Women’s heart health is strongly related to pregnancy outcomes

European Society of Cardiology

A study of more than 18 million pregnancies has shown a strong and graded relationship between women’s heart health and pregnancy outcomes. The research is published today in the European Journal of Preventive Cardiology, a journal of the European Society of Cardiology (ESC).1

The researchers examined the presence of four risk factors for cardiovascular disease in women prior to pregnancy: unhealthy body weight, smoking, hypertension and diabetes. The likelihood of key pregnancy complications – maternal intensive care unit (ICU) admission, preterm birth, low birthweight and foetal death – rose incrementally with the number of pre-pregnancy cardiovascular risk factors.

“Individual cardiovascular risk factors, such as obesity and hypertension, present before pregnancy have been associated with poor outcomes for both mother and baby,” said study author Dr. Sadiya Khan, Northwestern University Feinberg School of Medicine, Chicago, US. “Our study now shows a dose-dependent relationship between the number of risk factors and several complications. These data underscore that improving overall heart health before pregnancy needs to be a priority.”

The study was a cross-sectional analysis of maternal and foetal data from the US National Center for Health Statistics (NCHS), which collects information on all live births and foetal deaths after 20 weeks’ gestation. Individual-level data was pooled from births to women aged 15 to 44 years from 2014 to 2018.

Information was collected on the presence or absence of four cardiovascular risk factors before pregnancy: body mass index (BMI; under 18.5 kg/m2 or over 24.9 kg/m2), smoking, hypertension and diabetes. Women were categorised as having 0, 1, 2, 3, or 4 risk factors. The researchers estimated the relative risks of maternal ICU admission, preterm birth (before 37 weeks), low birthweight (under 2500 g), and foetal death associated with risk factors (1, 2, 3, or 4) compared with no risk factors (0). All analyses were adjusted for maternal age at delivery, race/ethnicity, education, receipt of prenatal care, parity, and birth plurality.

A total of 18,646,512 pregnancies were included in the analysis. The average maternal age was 28.6 years. More than 60% of women had one or more pre-pregnancy cardiovascular risk factors, with 52.5%, 7.3%, 0.3%, and 0.02% having 1, 2, 3, and 4 risk factors, respectively.

Compared to women with no pre-pregnancy risk factors, those with all four risk factors (3,242 women) had an approximately 5.8-fold higher risk for ICU admission, 3.9-fold higher risk for preterm birth, 2.8-fold higher risk for low birthweight, and 8.7-fold higher risk for foetal death.

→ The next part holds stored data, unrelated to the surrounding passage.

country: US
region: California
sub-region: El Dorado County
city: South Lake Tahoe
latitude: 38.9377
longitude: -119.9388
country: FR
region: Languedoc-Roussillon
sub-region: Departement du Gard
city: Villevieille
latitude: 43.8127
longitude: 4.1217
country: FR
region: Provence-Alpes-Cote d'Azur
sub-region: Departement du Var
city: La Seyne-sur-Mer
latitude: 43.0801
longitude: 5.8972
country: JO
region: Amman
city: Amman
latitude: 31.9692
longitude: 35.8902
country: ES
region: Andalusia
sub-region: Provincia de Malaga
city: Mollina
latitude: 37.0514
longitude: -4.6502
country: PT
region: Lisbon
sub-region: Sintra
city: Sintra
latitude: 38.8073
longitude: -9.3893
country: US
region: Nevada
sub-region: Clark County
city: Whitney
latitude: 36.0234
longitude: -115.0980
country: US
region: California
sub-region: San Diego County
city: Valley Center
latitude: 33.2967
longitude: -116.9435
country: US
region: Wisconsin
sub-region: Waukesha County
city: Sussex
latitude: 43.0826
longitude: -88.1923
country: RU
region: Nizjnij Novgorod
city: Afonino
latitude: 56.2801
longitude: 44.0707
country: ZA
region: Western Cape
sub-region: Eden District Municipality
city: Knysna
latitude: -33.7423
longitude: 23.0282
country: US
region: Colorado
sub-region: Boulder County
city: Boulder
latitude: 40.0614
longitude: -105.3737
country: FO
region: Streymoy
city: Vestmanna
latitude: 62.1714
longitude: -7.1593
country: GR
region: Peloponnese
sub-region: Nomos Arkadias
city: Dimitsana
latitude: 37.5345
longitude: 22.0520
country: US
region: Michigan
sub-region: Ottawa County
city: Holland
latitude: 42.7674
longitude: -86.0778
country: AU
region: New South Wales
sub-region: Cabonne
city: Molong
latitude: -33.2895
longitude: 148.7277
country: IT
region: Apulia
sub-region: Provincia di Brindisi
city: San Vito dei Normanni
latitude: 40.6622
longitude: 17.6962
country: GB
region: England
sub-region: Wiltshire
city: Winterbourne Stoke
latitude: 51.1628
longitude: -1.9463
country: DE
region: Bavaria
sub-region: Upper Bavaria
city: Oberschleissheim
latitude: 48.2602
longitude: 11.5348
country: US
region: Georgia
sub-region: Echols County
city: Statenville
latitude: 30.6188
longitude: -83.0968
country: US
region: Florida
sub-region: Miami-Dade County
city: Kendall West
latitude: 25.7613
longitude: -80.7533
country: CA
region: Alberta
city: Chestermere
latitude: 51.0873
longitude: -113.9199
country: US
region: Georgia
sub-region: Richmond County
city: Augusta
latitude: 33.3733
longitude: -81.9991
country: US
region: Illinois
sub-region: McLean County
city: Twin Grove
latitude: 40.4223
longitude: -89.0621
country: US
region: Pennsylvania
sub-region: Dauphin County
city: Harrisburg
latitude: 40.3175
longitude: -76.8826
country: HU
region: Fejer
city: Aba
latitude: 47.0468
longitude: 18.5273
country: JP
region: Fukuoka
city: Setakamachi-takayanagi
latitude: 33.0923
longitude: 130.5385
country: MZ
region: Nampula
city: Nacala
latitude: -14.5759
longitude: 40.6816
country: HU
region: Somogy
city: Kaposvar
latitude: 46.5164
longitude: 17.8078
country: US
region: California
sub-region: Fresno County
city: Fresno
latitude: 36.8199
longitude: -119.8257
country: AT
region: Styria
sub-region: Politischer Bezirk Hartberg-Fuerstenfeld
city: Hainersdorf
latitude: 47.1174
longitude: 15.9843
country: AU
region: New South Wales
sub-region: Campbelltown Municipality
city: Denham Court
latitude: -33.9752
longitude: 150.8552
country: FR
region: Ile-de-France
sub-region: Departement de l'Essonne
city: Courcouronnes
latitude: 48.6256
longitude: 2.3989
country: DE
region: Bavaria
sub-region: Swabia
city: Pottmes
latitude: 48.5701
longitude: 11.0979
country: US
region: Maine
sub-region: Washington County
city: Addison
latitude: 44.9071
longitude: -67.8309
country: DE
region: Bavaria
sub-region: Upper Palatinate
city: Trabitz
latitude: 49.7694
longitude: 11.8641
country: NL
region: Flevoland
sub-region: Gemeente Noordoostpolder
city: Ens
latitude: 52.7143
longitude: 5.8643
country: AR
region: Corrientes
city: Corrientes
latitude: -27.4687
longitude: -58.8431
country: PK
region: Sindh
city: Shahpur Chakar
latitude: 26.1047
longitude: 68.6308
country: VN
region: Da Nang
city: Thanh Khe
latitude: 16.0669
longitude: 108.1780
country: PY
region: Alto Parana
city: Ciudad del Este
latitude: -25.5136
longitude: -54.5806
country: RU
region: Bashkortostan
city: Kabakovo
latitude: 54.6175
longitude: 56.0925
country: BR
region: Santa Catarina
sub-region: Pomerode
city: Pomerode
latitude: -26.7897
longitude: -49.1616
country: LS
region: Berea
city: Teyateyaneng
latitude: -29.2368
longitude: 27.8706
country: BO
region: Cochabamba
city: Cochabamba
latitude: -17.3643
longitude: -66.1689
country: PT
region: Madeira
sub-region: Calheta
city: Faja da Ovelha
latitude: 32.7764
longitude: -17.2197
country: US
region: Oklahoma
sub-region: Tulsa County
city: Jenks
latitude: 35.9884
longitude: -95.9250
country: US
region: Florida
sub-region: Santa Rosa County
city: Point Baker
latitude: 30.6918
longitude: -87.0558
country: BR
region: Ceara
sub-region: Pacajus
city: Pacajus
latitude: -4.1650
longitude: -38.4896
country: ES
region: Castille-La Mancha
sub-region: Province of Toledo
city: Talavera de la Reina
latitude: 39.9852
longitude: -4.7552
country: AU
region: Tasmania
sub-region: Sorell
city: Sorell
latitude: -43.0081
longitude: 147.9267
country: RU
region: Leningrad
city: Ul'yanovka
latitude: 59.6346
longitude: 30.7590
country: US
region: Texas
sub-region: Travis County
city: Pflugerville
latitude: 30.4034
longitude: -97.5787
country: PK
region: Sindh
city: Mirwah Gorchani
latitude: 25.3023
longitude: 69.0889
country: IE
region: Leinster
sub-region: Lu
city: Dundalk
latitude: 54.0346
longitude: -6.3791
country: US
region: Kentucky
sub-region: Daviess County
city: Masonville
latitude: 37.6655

There were graded associations between increasing numbers of pre-pregnancy risk factors and a higher likelihood of adverse outcomes. For example, compared to women with no risk factors, the risk ratio for maternal ICU admission was 1.12 for one risk factor, 1.86 for two risk factors, 4.24 for three risk factors, and 5.79 for four risk factors.

The analysis was repeated in women having their first baby (women with previous pregnancies were excluded) – with consistent results. “We conducted this analysis since women with a complicated first pregnancy are more likely to have complications in subsequent pregnancies,” said Dr. Khan. “In addition, gestational weight gain can lead to a higher BMI going into the next pregnancy. We saw very similar results which strengthens the findings in the full cohort.”

She continued: “Levels of pre-pregnancy obesity and high blood pressure are rising and there are some indications that women are acquiring cardiovascular risk factors at earlier ages than before. In addition, pregnancies are occurring later in life, giving risk factors more time to accumulate. Taken together, this has created a perfect storm of more risk factors, earlier onset, and later pregnancies.”

Dr. Khan concluded: “The findings argue for more comprehensive pre-pregnancy cardiovascular assessment rather than focussing on individual risk factors, such as BMI or blood pressure, in isolation. In reality not all pregnancies are planned, but ideally we would evaluate women well in advance of becoming pregnant so there is time to optimise their health. We also need to shift our focus towards prioritising and promoting women’s health as a society – so instead of just identifying hypertension, we prevent blood pressure from becoming elevated.”